Ceux-ci avaient l'habitude de se servir de leurs boucliers pour exprimer leurs sentiments. Ils les frappaient de leurs épées quand ils étaient satisfaits. Et quand ils voulaient désigner leurs chefs, les guerriers germaniques avaient aussi l'habitude de les hisser sur des pavois, de grands boucliers utilisés lors des batailles.
Mais quand ils désiraient manifester leur désapprobation, ils montaient le bouclier au niveau de leur bouche. D'où le terme « levée » de boucliers.
Intéressons-nous maintenant à l'origine d'une seconde expression, "être un cordon bleu". Une personne qualifiée de la sorte est réputée pour ses talents culinaires.
Pourtant, l'origine de l'expression n'a rien à voir avec la cuisine. Elle remonte à un ordre de chevalerie créé en 1578 par le Roi Henri III : l'ordre du Saint-Esprit. Si ce n'était pas l'ordre de chevalerie français le plus ancien, il devint assurément le plus prestigieux.
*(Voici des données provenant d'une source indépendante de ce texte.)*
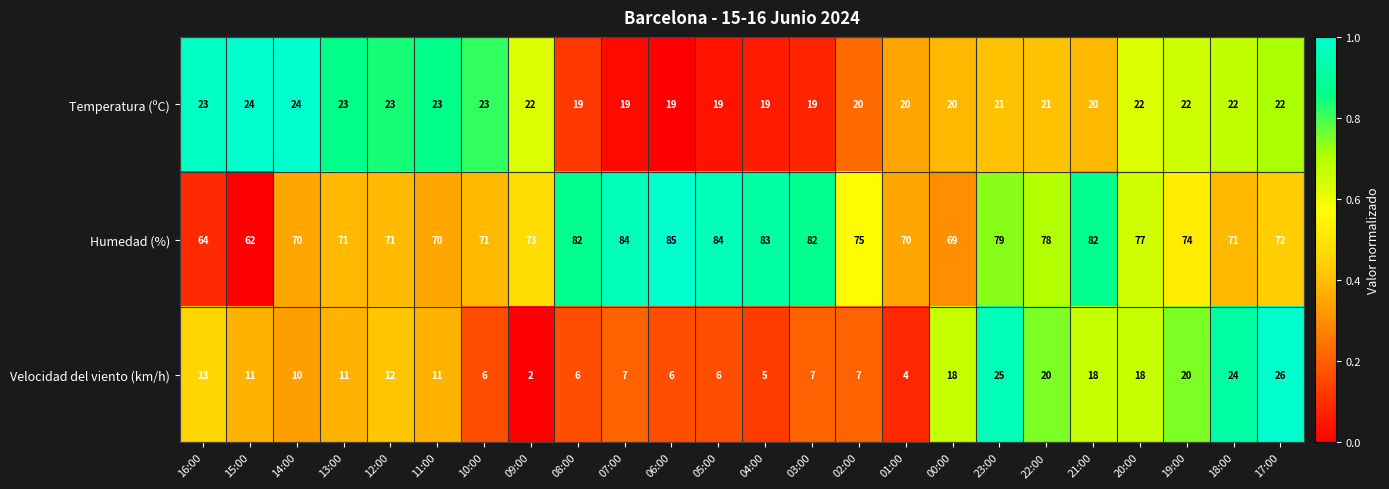

What is the sum of all Velocidad del viento (km/h) values?

293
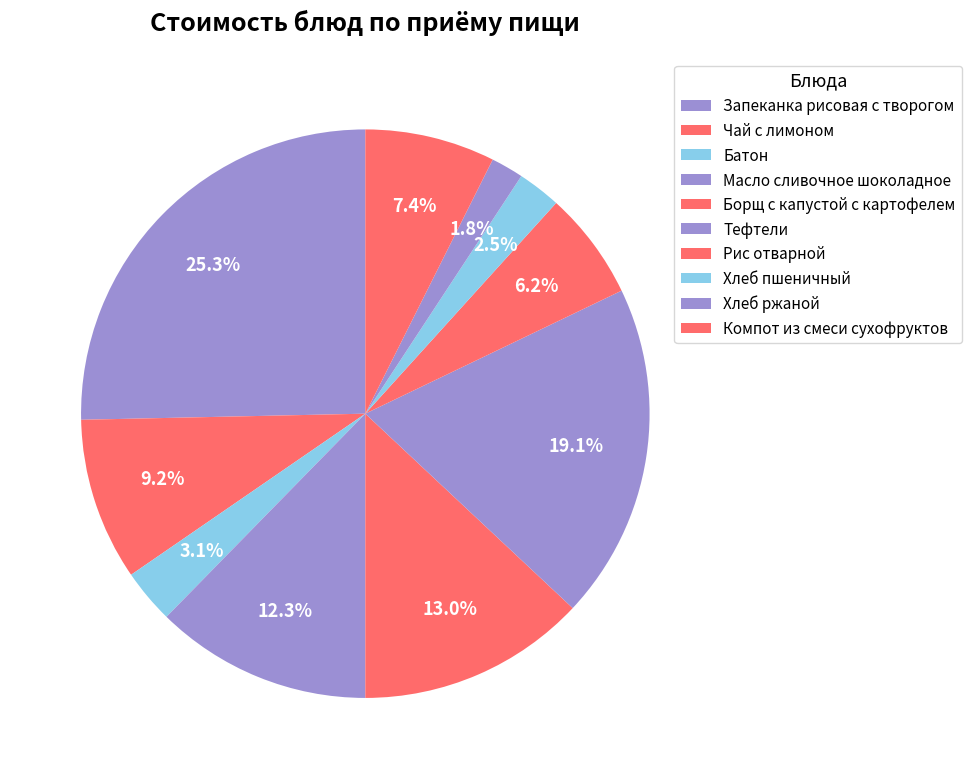

Which has a higher value, Компот из смеси сухофруктов or Запеканка рисовая с творогом?

Запеканка рисовая с творогом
Or, on disait de ses membres qu'ils portaient le « cordon bleu ». Ce terme en est d'ailleurs venu à les désigner. La croix de l'ordre du Saint-Esprit était en effet portée sur un ruban de couleur bleue.
Un "cordon bleu" a donc fini par désigner une personne excellant dans un domaine particulier. L'application de cette expression au monde culinaire viendrait de la journaliste Marthe Distel, qui crée, en 1895, la revue "La cuisinière Cordon Bleu" et qui, l'année suivante, fonde l'école du "Cordon Bleu", où l'art culinaire était mis à l'honneur. L'école comprendra bientôt de nombreux établissements.